Donahue Schriber Realty Group, which owns the Fig Garden Village shopping center in Fresno, sued Nu Creation Outreach and its program director after the group refused to stop soliciting for donations at the storefronts of several of the mall's 60 retailers.

In 2013, a trial court ruled that Nu Creation - which had been registered as a nonprofit but is currently listed as "suspended" on the California Department of Justice website - could not stand outside stores to solicit donations. The court did not bar the group from the property entirely, however, and restricted their solicitation to the mall's designated public forum area.

Nu Creation and program director Damone Daniel appealed the injunction to the Fifth Appellate District, arguing that the mall's owners had allowed other groups to conduct fundraisers in the same areas where they had set up shop. The group also claimed that since there were benches and seating areas where they were collecting donations, they were in a "public forum" that allowed for free-speech activities.
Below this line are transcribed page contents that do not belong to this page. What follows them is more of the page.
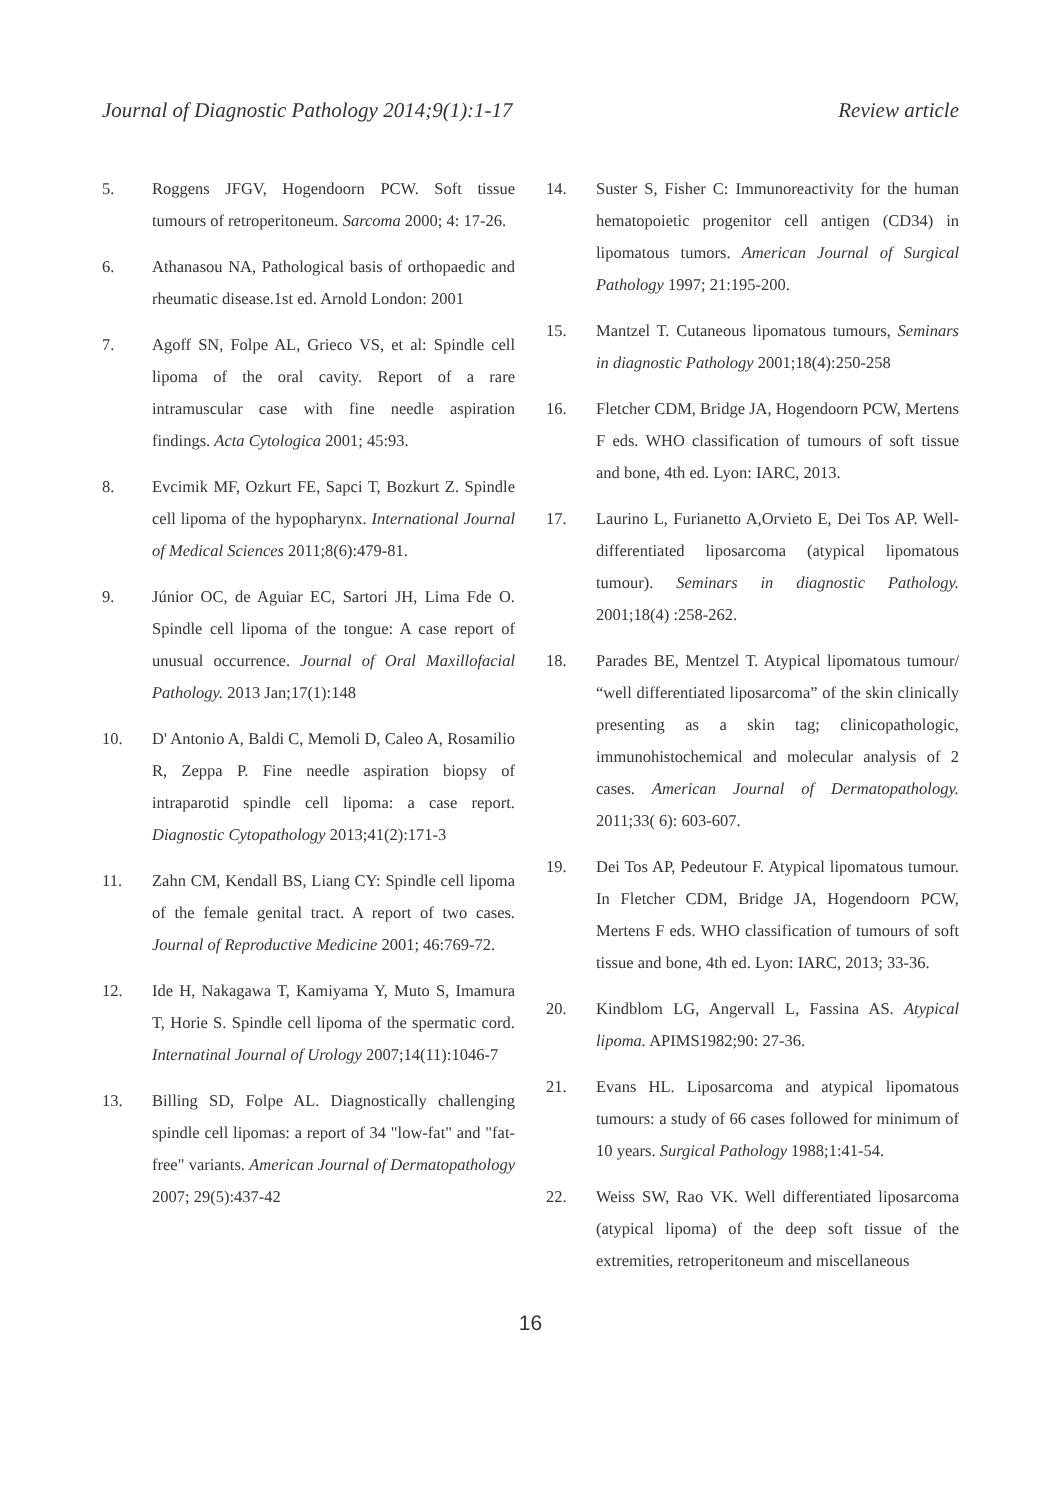Journal of Diagnostic Pathology 2014;9(1):1-17 Review article
5. Roggens JFGV, Hogendoorn PCW. Soft tissue tumours of retroperitoneum. Sarcoma 2000; 4: 17-26.
6. Athanasou NA, Pathological basis of orthopaedic and rheumatic disease.1st ed. Arnold London: 2001
7. Agoff SN, Folpe AL, Grieco VS, et al: Spindle cell lipoma of the oral cavity. Report of a rare intramuscular case with fine needle aspiration findings. Acta Cytologica 2001; 45:93.
8. Evcimik MF, Ozkurt FE, Sapci T, Bozkurt Z. Spindle cell lipoma of the hypopharynx. International Journal of Medical Sciences 2011;8(6):479-81.
9. Júnior OC, de Aguiar EC, Sartori JH, Lima Fde O. Spindle cell lipoma of the tongue: A case report of unusual occurrence. Journal of Oral Maxillofacial Pathology. 2013 Jan;17(1):148
10. D' Antonio A, Baldi C, Memoli D, Caleo A, Rosamilio R, Zeppa P. Fine needle aspiration biopsy of intraparotid spindle cell lipoma: a case report. Diagnostic Cytopathology 2013;41(2):171-3
11. Zahn CM, Kendall BS, Liang CY: Spindle cell lipoma of the female genital tract. A report of two cases. Journal of Reproductive Medicine 2001; 46:769-72.
12. Ide H, Nakagawa T, Kamiyama Y, Muto S, Imamura T, Horie S. Spindle cell lipoma of the spermatic cord. Internatinal Journal of Urology 2007;14(11):1046-7
13. Billing SD, Folpe AL. Diagnostically challenging spindle cell lipomas: a report of 34 "low-fat" and "fat-free" variants. American Journal of Dermatopathology 2007; 29(5):437-42
14. Suster S, Fisher C: Immunoreactivity for the human hematopoietic progenitor cell antigen (CD34) in lipomatous tumors. American Journal of Surgical Pathology 1997; 21:195-200.
15. Mantzel T. Cutaneous lipomatous tumours, Seminars in diagnostic Pathology 2001;18(4):250-258
16. Fletcher CDM, Bridge JA, Hogendoorn PCW, Mertens F eds. WHO classification of tumours of soft tissue and bone, 4th ed. Lyon: IARC, 2013.
17. Laurino L, Furianetto A,Orvieto E, Dei Tos AP. Well-differentiated liposarcoma (atypical lipomatous tumour). Seminars in diagnostic Pathology. 2001;18(4) :258-262.
18. Parades BE, Mentzel T. Atypical lipomatous tumour/ “well differentiated liposarcoma” of the skin clinically presenting as a skin tag; clinicopathologic, immunohistochemical and molecular analysis of 2 cases. American Journal of Dermatopathology. 2011;33( 6): 603-607.
19. Dei Tos AP, Pedeutour F. Atypical lipomatous tumour. In Fletcher CDM, Bridge JA, Hogendoorn PCW, Mertens F eds. WHO classification of tumours of soft tissue and bone, 4th ed. Lyon: IARC, 2013; 33-36.
20. Kindblom LG, Angervall L, Fassina AS. Atypical lipoma. APIMS1982;90: 27-36.
21. Evans HL. Liposarcoma and atypical lipomatous tumours: a study of 66 cases followed for minimum of 10 years. Surgical Pathology 1988;1:41-54.
22. Weiss SW, Rao VK. Well differentiated liposarcoma (atypical lipoma) of the deep soft tissue of the extremities, retroperitoneum and miscellaneous
16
But after noting procedural problems with the appeal - Daniel represented the Nu Creation corporation in pro per and is not an attorney, and failed to make his declarations under penalty of perjury as required - the three-judge appellate panel concluded the trial court made the right call in barring the group's fundraising activities at storefronts.
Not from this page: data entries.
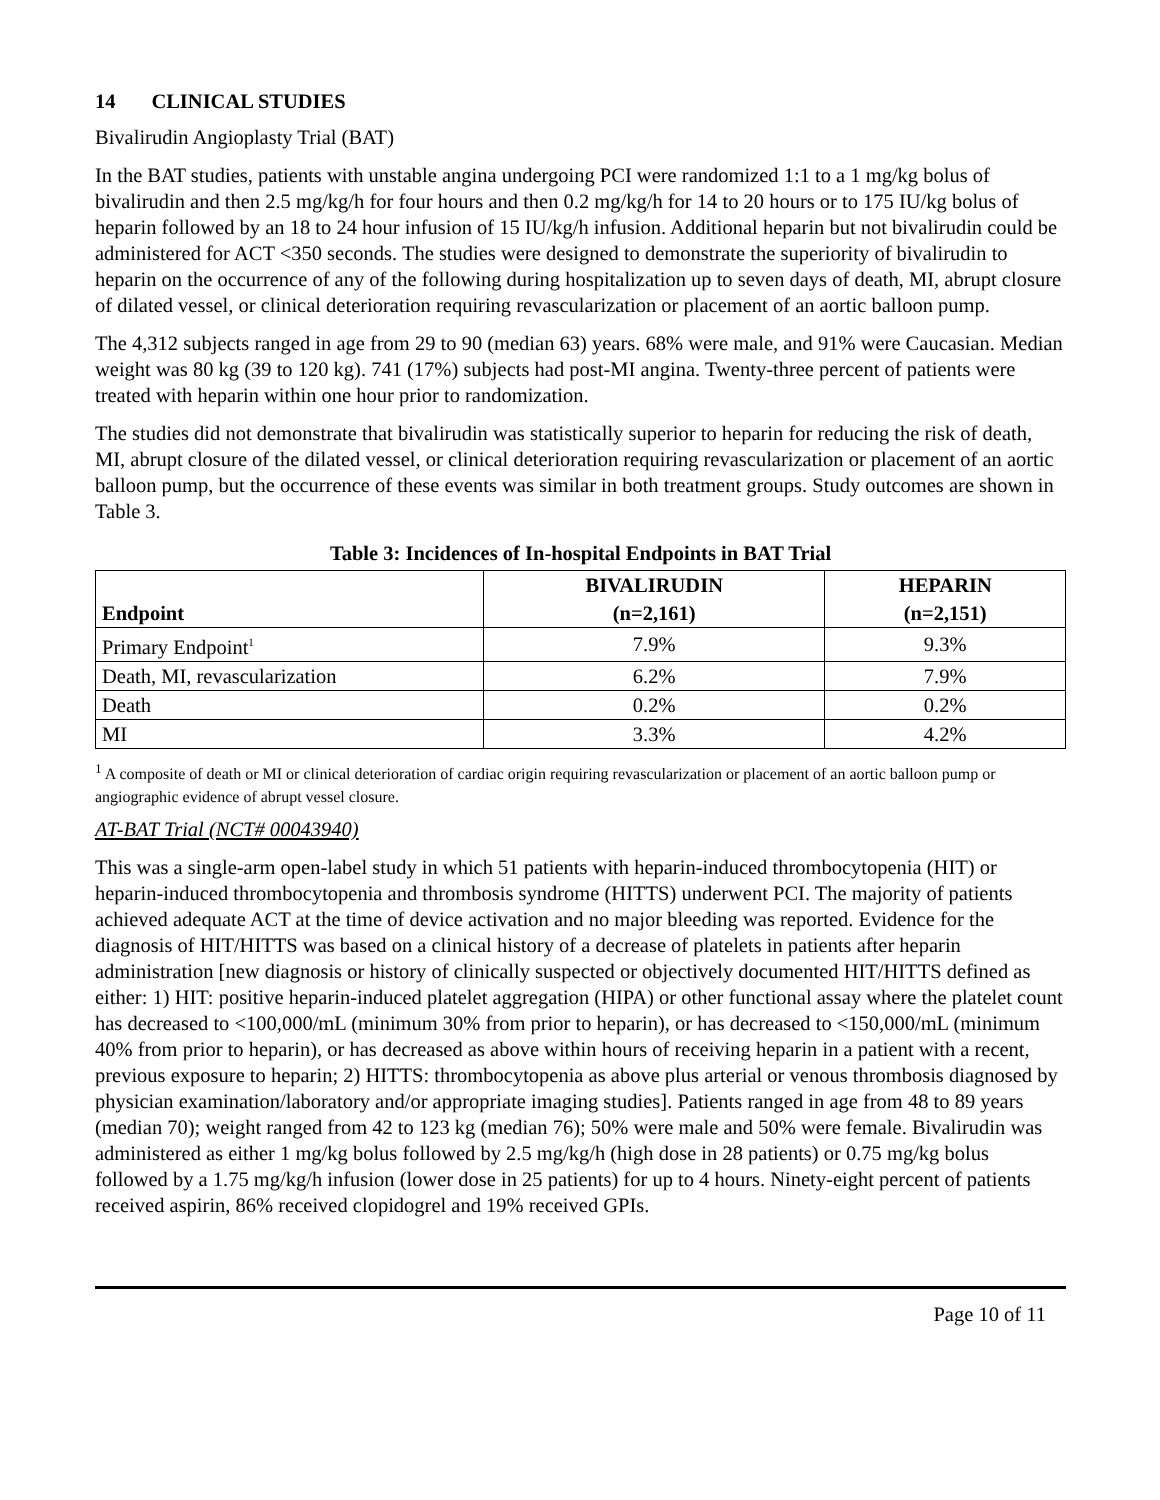14 CLINICAL STUDIES
Bivalirudin Angioplasty Trial (BAT)
In the BAT studies, patients with unstable angina undergoing PCI were randomized 1:1 to a 1 mg/kg bolus of bivalirudin and then 2.5 mg/kg/h for four hours and then 0.2 mg/kg/h for 14 to 20 hours or to 175 IU/kg bolus of heparin followed by an 18 to 24 hour infusion of 15 IU/kg/h infusion. Additional heparin but not bivalirudin could be administered for ACT <350 seconds. The studies were designed to demonstrate the superiority of bivalirudin to heparin on the occurrence of any of the following during hospitalization up to seven days of death, MI, abrupt closure of dilated vessel, or clinical deterioration requiring revascularization or placement of an aortic balloon pump.
The 4,312 subjects ranged in age from 29 to 90 (median 63) years. 68% were male, and 91% were Caucasian. Median weight was 80 kg (39 to 120 kg). 741 (17%) subjects had post-MI angina. Twenty-three percent of patients were treated with heparin within one hour prior to randomization.
The studies did not demonstrate that bivalirudin was statistically superior to heparin for reducing the risk of death, MI, abrupt closure of the dilated vessel, or clinical deterioration requiring revascularization or placement of an aortic balloon pump, but the occurrence of these events was similar in both treatment groups. Study outcomes are shown in Table 3.
Table 3: Incidences of In-hospital Endpoints in BAT Trial
| Endpoint | BIVALIRUDIN (n=2,161) | HEPARIN (n=2,151) |
| --- | --- | --- |
| Primary Endpoint<sup>1</sup> | 7.9% | 9.3% |
| Death, MI, revascularization | 6.2% | 7.9% |
| Death | 0.2% | 0.2% |
| MI | 3.3% | 4.2% |
<sup>1</sup> A composite of death or MI or clinical deterioration of cardiac origin requiring revascularization or placement of an aortic balloon pump or angiographic evidence of abrupt vessel closure.
AT-BAT Trial (NCT# 00043940)
This was a single-arm open-label study in which 51 patients with heparin-induced thrombocytopenia (HIT) or heparin-induced thrombocytopenia and thrombosis syndrome (HITTS) underwent PCI. The majority of patients achieved adequate ACT at the time of device activation and no major bleeding was reported. Evidence for the diagnosis of HIT/HITTS was based on a clinical history of a decrease of platelets in patients after heparin administration [new diagnosis or history of clinically suspected or objectively documented HIT/HITTS defined as either: 1) HIT: positive heparin-induced platelet aggregation (HIPA) or other functional assay where the platelet count has decreased to <100,000/mL (minimum 30% from prior to heparin), or has decreased to <150,000/mL (minimum 40% from prior to heparin), or has decreased as above within hours of receiving heparin in a patient with a recent, previous exposure to heparin; 2) HITTS: thrombocytopenia as above plus arterial or venous thrombosis diagnosed by physician examination/laboratory and/or appropriate imaging studies]. Patients ranged in age from 48 to 89 years (median 70); weight ranged from 42 to 123 kg (median 76); 50% were male and 50% were female. Bivalirudin was administered as either 1 mg/kg bolus followed by 2.5 mg/kg/h (high dose in 28 patients) or 0.75 mg/kg bolus followed by a 1.75 mg/kg/h infusion (lower dose in 25 patients) for up to 4 hours. Ninety-eight percent of patients received aspirin, 86% received clopidogrel and 19% received GPIs.
Page 10 of 11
"Even if we were to consider the unsupported factual assertions made by Daniel, we would reach the same conclusion," Judge Brad Hill wrote for the panel. "We find no error in the trial court's conclusion that the sidewalk and apron areas in which the solicitors conducted their solicitation activities were not public forum areas in which plaintiff was obliged to permit members of the community to exercise their liberty of speech rights under the California Constitution."

The appeals court also accepted the mall owners' contention that allowing solicitation at storefronts would irreparably damage its reputation with shoppers.

"One declaration plaintiff submitted stated it was familiar with customer shopping habits, and customers choose to shop at a particular location based on custom and habit; when customers change their shopping habits to avoid disruptions, they often do not return to the original location," Hill wrote. "The declarant opined that 'a shopping center's success depends on customer goodwill and a desire to return to the same location out of habit and loyalty. The disruptive solicitation activity of Nu Creation solicitors harms the shopping center's relationship with its tenants and customers and erodes customer goodwill.' Thus, substantial evidence supports the trial court's conclusion that plaintiff adequately demonstrated a potential loss of customer goodwill."

Daniel has already filed a petition for review with the California Supreme Court, although a hearing date has not yet been set.

The appeals court's ruling comes four years after mega-retailer Target successfully lobbied to bar Nu Creation from fundraising in front of its store in Bakersfield, Calif.